Cervicogenic Headbanger headaches are unilateral in origin (hemicranias), starting from one side of the back of the head and neck, but usually disseminate so rapidly over the head that the patient is often not aware of there being a dominant side of origin. CGH can be aggravated by certain head positions and occupations. Because these effects are often delayed by hours the patient may have a difficult time with this cause and effect. A large majority of these patients develop headaches after specific neck movements or sustained postures (for example, looking up for a prolonged period or watching a movie). Certain sleep postures can also cause the Headbanger to start up. While the doctor can incite the headaches by palpating the trigger points at the base of the skull or by placing the head and neck in a sustained aggravating position, he sees a normal MRI.

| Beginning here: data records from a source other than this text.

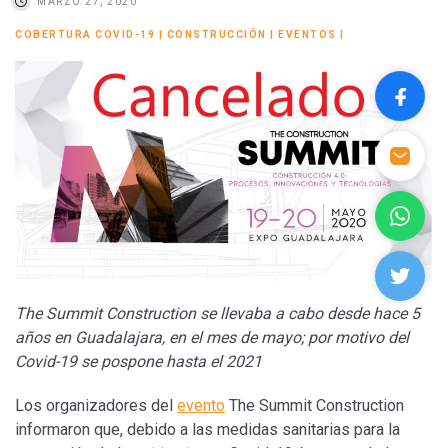
MARZO 27, 2020
COBERTURA COVID-19
|
CONSTRUCCIÓN
|
EVENTOS
|
The Summit Construction se llevaba a cabo desde hace 5
años en Guadalajara, en el mes de mayo; por motivo del
Covid-19 se pospone hasta el 2021
Los organizadores del
evento
The Summit Construction
informaron que, debido a las medidas sanitarias para la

Another myth is that cervicogenic headache is rare and "incurable". Headbangers were recently determined to affect 2.2% of the population and recurring headaches in general to affect 47%. This does not take into account that Headbangers may, in fact, be a component of other types of headaches, raising this total to as much as 47% of the population. In time we should see a more factual number somewhere between 2.2 and 47%. Once properly diagnosed the cure rate for cervicogenic headaches is high and the improvement/control rate even higher. The patient is given therapy and manipulation specific for the upper neck problem and, just as important, exercises that have tested and proven effective for the treatment and prevention of the Headbanger.